The sound level of the gathered birds increased, evidencing their nervousness at Kotuku’s words. When the chieftains were like this, not knowing what to say or what to do next, their natural inclination was to pass the buck to their leader. Hadn’t he been appointed to sort out such problems as this?

Tui found himself in the hot seat.

“What do you say, Prime Minister?” Kahu asked.

“I must admit,” Tui began, “on second thoughts, with the benefit of hindsight, bearing in mind all the angles, having the best interests of all uppermost, given the circumstances —”

“Yes? Yes?”

Tui coughed, having run out of his usual stonewalling phrases. But he was not a supreme politician for nothing. “Kotuku has reminded me of two crucial points.”

“What points are those?” The male chieftains hung on Tui’s words.

“The first has to do with the magnitude of the seabird threat. Not only do we have to worry about Karuhiruhi. We also have to consider Karoro, Toroa, Taranui and Parara. Collectively, they are a formidable foe. Why would they all band together if they were not thinking on the big scale? And then there is the second point —”

Tui knew how to keep the chieftains in suspense. He paced his branch. Back and forth.
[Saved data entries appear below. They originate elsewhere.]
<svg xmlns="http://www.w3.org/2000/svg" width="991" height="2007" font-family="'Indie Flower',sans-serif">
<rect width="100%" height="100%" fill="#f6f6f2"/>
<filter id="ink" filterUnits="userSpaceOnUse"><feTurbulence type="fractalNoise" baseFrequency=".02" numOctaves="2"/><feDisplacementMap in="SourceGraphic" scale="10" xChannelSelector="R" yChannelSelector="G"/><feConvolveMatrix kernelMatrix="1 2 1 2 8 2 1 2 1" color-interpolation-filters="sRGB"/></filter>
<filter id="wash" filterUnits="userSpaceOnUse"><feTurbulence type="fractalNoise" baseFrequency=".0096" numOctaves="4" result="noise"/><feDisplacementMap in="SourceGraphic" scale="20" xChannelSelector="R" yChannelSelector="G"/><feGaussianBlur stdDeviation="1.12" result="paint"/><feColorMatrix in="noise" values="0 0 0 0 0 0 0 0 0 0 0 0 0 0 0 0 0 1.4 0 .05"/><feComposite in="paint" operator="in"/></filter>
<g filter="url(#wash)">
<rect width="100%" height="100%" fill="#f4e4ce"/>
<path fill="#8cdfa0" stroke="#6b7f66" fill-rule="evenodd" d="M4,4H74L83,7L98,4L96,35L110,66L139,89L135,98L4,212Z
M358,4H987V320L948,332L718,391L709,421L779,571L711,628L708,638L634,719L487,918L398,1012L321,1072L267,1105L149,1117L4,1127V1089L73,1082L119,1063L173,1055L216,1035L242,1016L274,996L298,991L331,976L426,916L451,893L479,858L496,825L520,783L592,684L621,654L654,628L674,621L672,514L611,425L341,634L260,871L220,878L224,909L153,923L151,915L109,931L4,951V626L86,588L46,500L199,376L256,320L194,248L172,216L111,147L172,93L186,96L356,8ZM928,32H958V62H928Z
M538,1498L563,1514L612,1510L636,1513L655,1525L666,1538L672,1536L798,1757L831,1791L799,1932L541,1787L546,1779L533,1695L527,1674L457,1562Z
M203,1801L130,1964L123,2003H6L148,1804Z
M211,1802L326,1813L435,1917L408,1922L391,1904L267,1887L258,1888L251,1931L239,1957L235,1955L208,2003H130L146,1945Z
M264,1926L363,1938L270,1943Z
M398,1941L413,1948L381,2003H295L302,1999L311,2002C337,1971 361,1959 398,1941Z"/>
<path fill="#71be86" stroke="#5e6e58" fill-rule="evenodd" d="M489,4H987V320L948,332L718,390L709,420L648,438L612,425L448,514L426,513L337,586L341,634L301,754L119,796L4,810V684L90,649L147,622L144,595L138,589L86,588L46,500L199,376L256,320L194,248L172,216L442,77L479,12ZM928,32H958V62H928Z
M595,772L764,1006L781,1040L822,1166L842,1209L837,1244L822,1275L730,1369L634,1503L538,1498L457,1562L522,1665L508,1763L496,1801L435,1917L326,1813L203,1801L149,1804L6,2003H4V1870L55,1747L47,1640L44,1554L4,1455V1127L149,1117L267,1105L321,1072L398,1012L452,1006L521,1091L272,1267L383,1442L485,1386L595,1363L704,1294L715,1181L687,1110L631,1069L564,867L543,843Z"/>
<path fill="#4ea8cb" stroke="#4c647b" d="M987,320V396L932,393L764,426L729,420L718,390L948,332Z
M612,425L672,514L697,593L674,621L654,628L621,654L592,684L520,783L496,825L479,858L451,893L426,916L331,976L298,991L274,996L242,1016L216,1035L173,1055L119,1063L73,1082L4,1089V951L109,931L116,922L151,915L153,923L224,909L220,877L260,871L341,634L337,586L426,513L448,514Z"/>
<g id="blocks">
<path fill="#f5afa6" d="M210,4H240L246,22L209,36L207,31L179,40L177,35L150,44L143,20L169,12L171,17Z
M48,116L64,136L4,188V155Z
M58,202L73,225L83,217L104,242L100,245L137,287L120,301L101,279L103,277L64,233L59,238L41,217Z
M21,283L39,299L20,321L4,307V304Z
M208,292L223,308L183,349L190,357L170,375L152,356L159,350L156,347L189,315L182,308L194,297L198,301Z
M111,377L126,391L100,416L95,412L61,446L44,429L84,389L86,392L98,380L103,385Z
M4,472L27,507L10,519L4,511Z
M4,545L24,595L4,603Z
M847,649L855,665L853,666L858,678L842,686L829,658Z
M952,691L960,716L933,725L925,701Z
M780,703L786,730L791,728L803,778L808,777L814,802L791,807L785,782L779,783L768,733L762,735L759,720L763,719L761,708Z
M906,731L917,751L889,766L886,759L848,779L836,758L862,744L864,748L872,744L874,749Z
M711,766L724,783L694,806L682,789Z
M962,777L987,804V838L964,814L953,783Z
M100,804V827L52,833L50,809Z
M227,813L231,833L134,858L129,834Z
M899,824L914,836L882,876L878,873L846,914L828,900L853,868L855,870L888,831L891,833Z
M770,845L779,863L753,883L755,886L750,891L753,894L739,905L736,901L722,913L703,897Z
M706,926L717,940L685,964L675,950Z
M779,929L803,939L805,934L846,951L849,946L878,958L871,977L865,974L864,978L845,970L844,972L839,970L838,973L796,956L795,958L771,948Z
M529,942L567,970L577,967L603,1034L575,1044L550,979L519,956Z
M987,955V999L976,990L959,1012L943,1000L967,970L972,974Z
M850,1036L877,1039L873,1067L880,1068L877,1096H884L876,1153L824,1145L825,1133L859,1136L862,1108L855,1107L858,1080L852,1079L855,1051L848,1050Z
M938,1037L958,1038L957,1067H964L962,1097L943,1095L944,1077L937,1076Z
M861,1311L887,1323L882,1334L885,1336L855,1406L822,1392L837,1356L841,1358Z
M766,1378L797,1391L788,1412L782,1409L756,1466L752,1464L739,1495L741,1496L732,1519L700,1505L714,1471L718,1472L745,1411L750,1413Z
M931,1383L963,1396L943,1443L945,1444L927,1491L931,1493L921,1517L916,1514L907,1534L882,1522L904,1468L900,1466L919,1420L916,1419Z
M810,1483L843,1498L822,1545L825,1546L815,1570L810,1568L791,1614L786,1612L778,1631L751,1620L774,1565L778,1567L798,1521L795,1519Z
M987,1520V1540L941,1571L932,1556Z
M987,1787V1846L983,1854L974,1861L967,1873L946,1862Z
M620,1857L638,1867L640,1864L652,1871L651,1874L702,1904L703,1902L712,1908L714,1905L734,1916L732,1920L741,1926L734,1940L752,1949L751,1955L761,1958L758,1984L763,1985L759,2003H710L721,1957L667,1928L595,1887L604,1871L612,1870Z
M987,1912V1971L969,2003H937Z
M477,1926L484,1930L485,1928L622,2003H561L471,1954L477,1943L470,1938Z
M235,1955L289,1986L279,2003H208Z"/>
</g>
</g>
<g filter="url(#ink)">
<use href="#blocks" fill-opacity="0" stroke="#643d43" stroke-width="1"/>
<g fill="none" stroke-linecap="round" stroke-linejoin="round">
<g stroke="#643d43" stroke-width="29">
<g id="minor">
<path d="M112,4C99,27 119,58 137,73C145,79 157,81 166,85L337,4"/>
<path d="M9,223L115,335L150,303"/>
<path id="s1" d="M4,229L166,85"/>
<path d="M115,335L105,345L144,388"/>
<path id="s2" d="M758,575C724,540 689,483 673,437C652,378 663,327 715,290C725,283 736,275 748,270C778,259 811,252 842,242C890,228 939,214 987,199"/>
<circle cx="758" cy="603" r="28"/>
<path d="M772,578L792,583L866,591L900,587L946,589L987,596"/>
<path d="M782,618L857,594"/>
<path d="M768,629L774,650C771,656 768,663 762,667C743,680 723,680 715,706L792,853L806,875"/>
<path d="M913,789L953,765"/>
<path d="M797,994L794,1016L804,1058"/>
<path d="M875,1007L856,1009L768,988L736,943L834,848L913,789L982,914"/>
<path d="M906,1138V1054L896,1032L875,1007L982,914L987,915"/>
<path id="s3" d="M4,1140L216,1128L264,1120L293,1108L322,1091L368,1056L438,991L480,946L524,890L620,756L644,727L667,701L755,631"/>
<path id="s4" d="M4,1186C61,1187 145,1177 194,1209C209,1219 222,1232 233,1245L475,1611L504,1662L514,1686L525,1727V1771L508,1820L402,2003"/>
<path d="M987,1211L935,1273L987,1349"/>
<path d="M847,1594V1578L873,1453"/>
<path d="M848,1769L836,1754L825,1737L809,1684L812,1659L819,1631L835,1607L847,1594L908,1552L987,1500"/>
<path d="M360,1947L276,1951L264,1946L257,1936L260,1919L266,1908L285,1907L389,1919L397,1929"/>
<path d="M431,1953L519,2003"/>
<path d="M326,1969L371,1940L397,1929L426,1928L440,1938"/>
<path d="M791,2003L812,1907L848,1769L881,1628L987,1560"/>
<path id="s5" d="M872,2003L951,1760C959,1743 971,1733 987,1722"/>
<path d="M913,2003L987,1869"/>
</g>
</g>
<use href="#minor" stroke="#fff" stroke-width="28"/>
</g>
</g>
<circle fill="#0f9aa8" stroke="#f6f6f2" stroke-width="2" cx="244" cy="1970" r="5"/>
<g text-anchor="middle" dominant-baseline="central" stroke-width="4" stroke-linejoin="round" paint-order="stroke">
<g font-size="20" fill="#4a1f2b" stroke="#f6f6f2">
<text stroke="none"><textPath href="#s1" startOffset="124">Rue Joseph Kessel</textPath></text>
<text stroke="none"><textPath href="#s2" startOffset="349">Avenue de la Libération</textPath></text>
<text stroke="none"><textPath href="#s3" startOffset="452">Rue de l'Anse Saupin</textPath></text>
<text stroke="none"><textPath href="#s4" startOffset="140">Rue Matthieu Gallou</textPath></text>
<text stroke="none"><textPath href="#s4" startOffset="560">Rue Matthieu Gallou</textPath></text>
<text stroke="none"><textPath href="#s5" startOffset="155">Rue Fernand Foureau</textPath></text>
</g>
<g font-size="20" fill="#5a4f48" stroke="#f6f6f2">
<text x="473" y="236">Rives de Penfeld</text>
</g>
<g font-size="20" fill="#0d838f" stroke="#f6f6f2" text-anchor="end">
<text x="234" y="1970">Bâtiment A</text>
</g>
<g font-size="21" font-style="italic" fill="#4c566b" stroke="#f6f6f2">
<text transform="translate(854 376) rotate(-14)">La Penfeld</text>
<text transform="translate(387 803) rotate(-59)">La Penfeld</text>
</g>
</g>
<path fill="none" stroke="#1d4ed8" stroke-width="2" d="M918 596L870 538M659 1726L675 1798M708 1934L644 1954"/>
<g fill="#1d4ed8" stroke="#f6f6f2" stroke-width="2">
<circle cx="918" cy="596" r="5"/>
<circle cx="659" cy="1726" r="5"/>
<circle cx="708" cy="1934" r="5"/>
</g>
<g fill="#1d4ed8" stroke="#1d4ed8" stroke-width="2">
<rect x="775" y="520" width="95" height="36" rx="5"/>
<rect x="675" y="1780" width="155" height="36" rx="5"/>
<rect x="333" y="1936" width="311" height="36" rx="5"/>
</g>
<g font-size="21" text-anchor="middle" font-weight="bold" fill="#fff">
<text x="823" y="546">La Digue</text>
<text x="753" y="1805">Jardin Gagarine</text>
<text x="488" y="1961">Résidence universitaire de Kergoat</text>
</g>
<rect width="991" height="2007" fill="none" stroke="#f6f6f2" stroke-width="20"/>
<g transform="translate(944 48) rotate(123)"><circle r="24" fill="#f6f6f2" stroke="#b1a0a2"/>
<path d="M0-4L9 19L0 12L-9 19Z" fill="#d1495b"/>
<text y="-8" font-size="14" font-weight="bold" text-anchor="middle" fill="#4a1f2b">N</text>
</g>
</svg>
Back and forth. “Kotuku is correct,” he concluded. “It is too late for a treaty.”

Everybody gasped. Tui spoke as the Supreme Commander. His sanction of Kotuku meant that he agreed with her assessment.

Kaka and Titi tried to object, but Tui waved them to be silent.

“Why is Kotuku correct?” Tui asked. “I will tell you why. She quoted a proverb about the outstretched neck of the seashag. But she quoted only the first part of it. The second part warns us that once his neck is stretched out, he cannot be stopped. He is already primed for battle and —”

“Ka tika,” the chieftains murmured. “Yes —”

“No fish has any hope when the seashag has seized it. Nor bird.”

At that, the noise of the landbirds grew into a loud hubbub. The divine Te Arikinui Kotuku launched herself into the air and returned to the women’s branch of the sacred tree. She affected a simple, glorious, bow.

“Why didn’t you stay up there!” Huia scolded.

“And make the decision?” Kotuku asked, fluttering her eyelids and preening her long filamentous plumes. “Oh no, let one of the men do that!”